Some veterinarians dont feel comfortable sharing their personal thoughts when asked what they would choose when asked by clients unsure about a treatment option. Dr. Goldstein explains: There are difficult choices where all I can offer is to tell them what I would do, if asked, but thats only useful if we have a real working relationship. 

Ultimately, The Owner Knows Best
Most of all, know your cat and keep alert for any changes in behavior or functioning. Many changes are undramatic, even subtle: Recognizing them before a check-up can be invaluable. Many chronic diseases show through weight loss. If that weight loss is quite gradual, you may well not notice it until it reaches a serious level, says Dr. Goldstein.
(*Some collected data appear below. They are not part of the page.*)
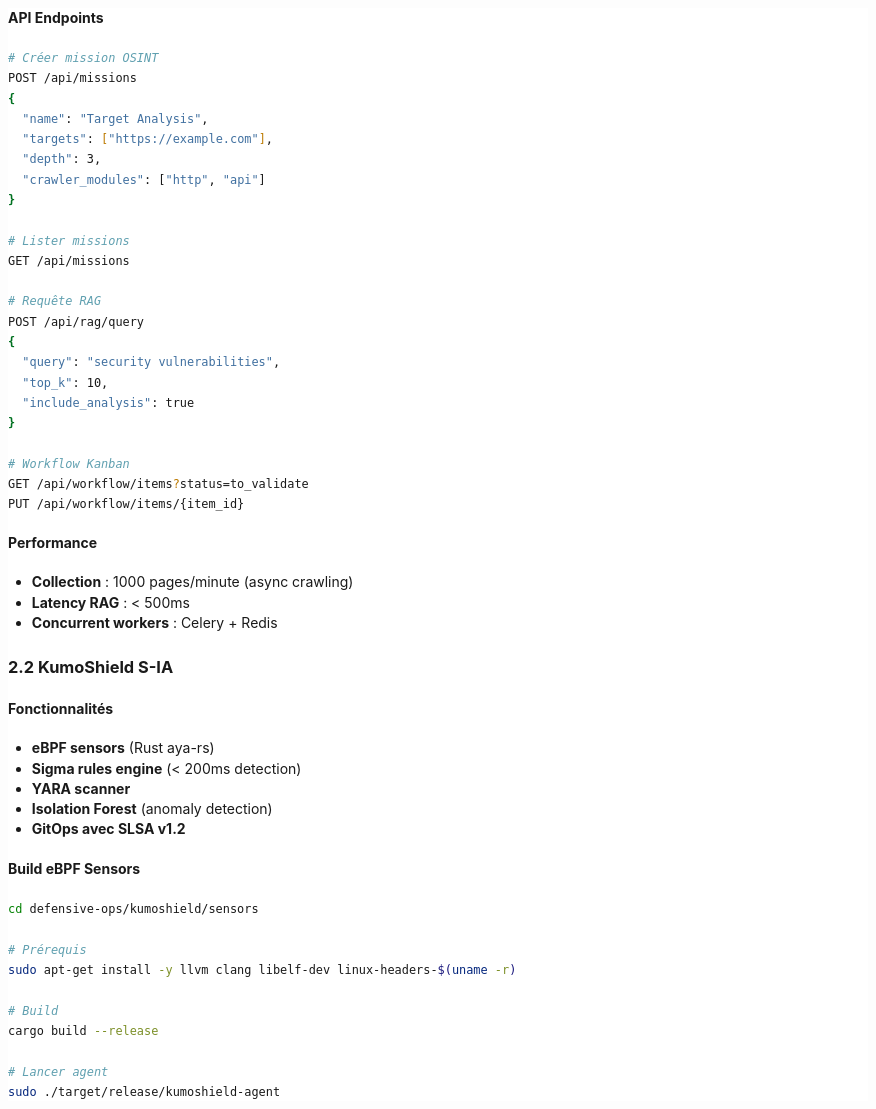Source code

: #### API Endpoints

```bash
# Créer mission OSINT
POST /api/missions
{
  "name": "Target Analysis",
  "targets": ["https://example.com"],
  "depth": 3,
  "crawler_modules": ["http", "api"]
}

# Lister missions
GET /api/missions

# Requête RAG
POST /api/rag/query
{
  "query": "security vulnerabilities",
  "top_k": 10,
  "include_analysis": true
}

# Workflow Kanban
GET /api/workflow/items?status=to_validate
PUT /api/workflow/items/{item_id}
```

#### Performance

- **Collection** : 1000 pages/minute (async crawling)
- **Latency RAG** : < 500ms
- **Concurrent workers** : Celery + Redis

### 2.2 KumoShield S-IA

#### Fonctionnalités

- **eBPF sensors** (Rust aya-rs)
- **Sigma rules engine** (< 200ms detection)
- **YARA scanner**
- **Isolation Forest** (anomaly detection)
- **GitOps avec SLSA v1.2**

#### Build eBPF Sensors

```bash
cd defensive-ops/kumoshield/sensors

# Prérequis
sudo apt-get install -y llvm clang libelf-dev linux-headers-$(uname -r)

# Build
cargo build --release

# Lancer agent
sudo ./target/release/kumoshield-agent
```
More dependable is careful weighing, hopefully on the same reliable scale. (Annual geriatric exams can provide this simple diagnostic check.) One family – wanting to get more frequent measures during the several-year remission of their elderly cat with lymphoma – took the cat in her carrier to their local Post Office lobby after-hours. There, they weighed her on the same sensitive scale each month, subtracting the carriers weight, and kept a careful record of her weight gains and losses that proved useful for prompt treatment decisions.

Obviously, chronic illnesses can at times prove trying, and many will ultimately lead to cats deaths. Often, they can also provide a greater closeness and affection, as chronically ill cats are helped achieve a high quality of life by their devoted humans.